Common mistakes to avoid
- Using full element names like carbon instead of symbols like C.
- Dividing percentages directly by each other before converting to moles.
- Rounding 1.5 to 2 instead of multiplying every ratio by 2.
- Entering a molecular mass before checking the empirical formula mass.
- Forgetting that percent composition means a 100 g sample assumption.
Rounding and result checking
Ratios close to whole numbers, such as 1.99 or 3.02, are normally rounded to 2 or 3. Ratios near common fractions need a multiplier: 1.5 uses x2, 1.33 uses x3, 1.25 uses x4, and 1.67 uses x3. If the molecular multiplier is not close to a whole number, recheck the composition data, atomic masses, molar mass, and significant figures.
Related Chemistry Tools
Empirical & Molecular Formula Calculator FAQs
How to calculate empirical formula?
The empirical formula gives the simplest whole-number ratio of atoms in a compound.

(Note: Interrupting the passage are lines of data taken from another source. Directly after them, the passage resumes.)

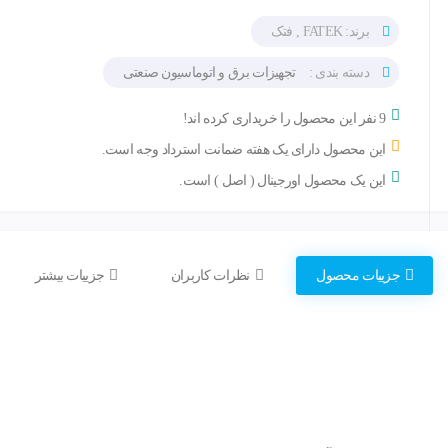
برند: FATEK , فتک
دسته بندی :
تجهیزات برق و اتوماسیون صنعتی
9 نفر این محصول را خریداری کرده اند!
این محصول دارای یک هفته ضمانت استرداد وجه است.
این یک محصول اورجینال ( اصل ) است.
جزییات محصول
نظرات کاربران
جزییات بیشتر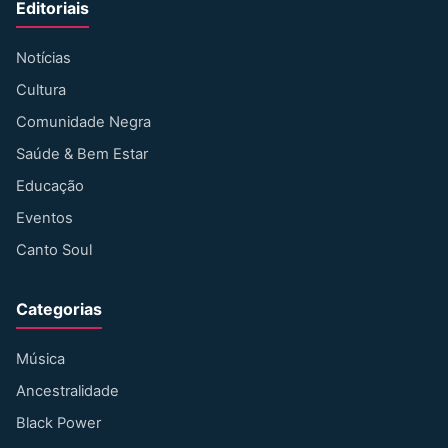
Editoriais
Notícias
Cultura
Comunidade Negra
Saúde & Bem Estar
Educação
Eventos
Canto Soul
Categorias
Música
Ancestralidade
Black Power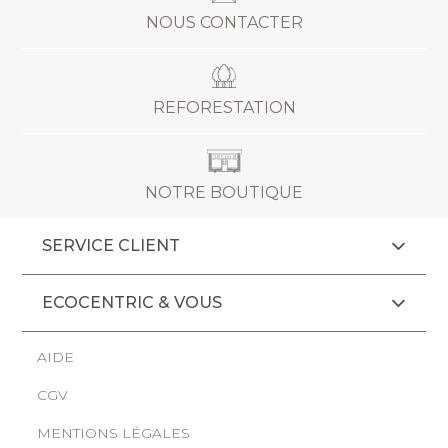
NOUS CONTACTER
REFORESTATION
NOTRE BOUTIQUE
SERVICE CLIENT
ECOCENTRIC & VOUS
AIDE
CGV
MENTIONS LÉGALES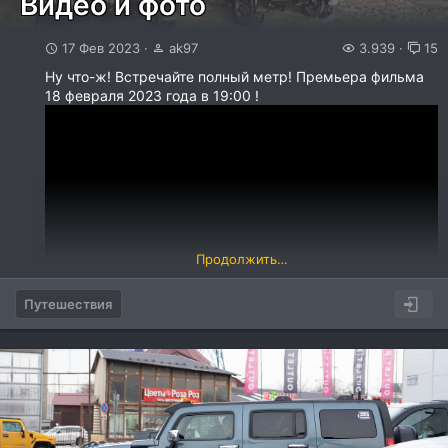
Видео и фото
17 Фев 2023
ak97
3.939
15
Ну что-ж! Встречайте полный метр! Премьера фильма
18 февраля 2023 года в 19:00 !
Продолжить…
Путешествия
Два экипажа ak97 и Igor002 опять выдвинулись в
Заполярье с целью найти Северное Сияние! Перед
поездкой было поставлено несколько целей, но во
время путешествия количество этих целей постоянно
увеличивалось!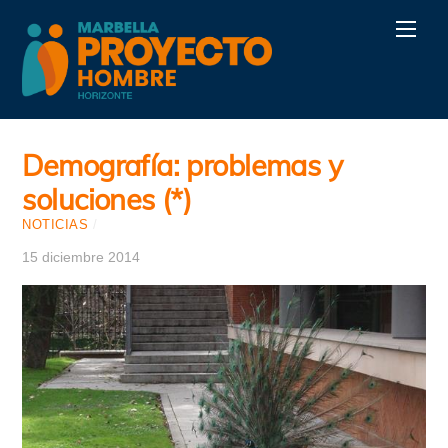
Skip
Men
to
content
Demografía: problemas y
soluciones (*)
NOTICIAS
/
15 diciembre 2014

Follow these five steps: (1) Take the percentage of each element (treat as grams); (2) divide by the atomic mass to get moles; (3) divide every result by the smallest number of moles to get a ratio; (4) if any ratio is fractional, multiply all by the same small integer to get whole numbers; (5) write the formula. For example, a compound with 40% C, 6.7% H, 53.3% O gives the empirical formula CH2O. Steps: % → mass (g) → moles (÷ atomic mass) → ratio (÷ smallest) → whole numbers
How to calculate the molecular formula from the empirical formula?
The molecular formula is always a whole-number multiple of the empirical formula: Molecular formula = n × Empirical formula, where n = (Molecular mass) / (Empirical formula mass). For instance, the empirical formula of glucose is CH2O (mass 30 g/mol). Its molecular mass is 180 g/mol, so n = 180/30 = 6. Molecular formula = (CH2O)6 = C6H12O6. Always need molecular mass (from experiments like vapour density or mass spectrometry) to find the molecular formula. n = Mmolecular / Mempirical
How to calculate empirical formula from percent composition?
Assume you have 100 g of the compound, so each percentage directly becomes mass in grams. Then divide each mass by the corresponding atomic mass to get moles. Divide each mole value by the smallest one to get a ratio close to whole numbers. Worked example: a hydrocarbon contains 75% C and 25% H. C: 75/12 = 6.25 mol; H: 25/1 = 25 mol. Divide by 6.25 → 1 : 4. So the empirical formula is CH4, which is methane.
How to calculate the empirical formula of a compound?
If you are given experimental data — masses of elements, or percentages, or mass of compound and CO2/H2O produced on combustion — convert all information to moles of each element. Then find the simplest mole ratio. Example: 5.6 g of iron combines with 2.4 g of oxygen. Moles: Fe = 5.6/56 = 0.1; O = 2.4/16 = 0.15. Ratio Fe:O = 0.1 : 0.15 = 2 : 3. Empirical formula = Fe2O3, the formula of haematite (rust).
How to calculate molar mass from empirical formula?
This question can mean two things. (a) Empirical-formula mass — simply add the atomic masses of the atoms shown in the empirical formula. For CH2O: 12 + 2(1) + 16 = 30 g/mol. (b) Molar (molecular) mass — you need additional information such as vapour density, freezing-point depression, or the molecular formula. Once you know n = Mmolecular/Mempirical, Mmolecular = n × Mempirical.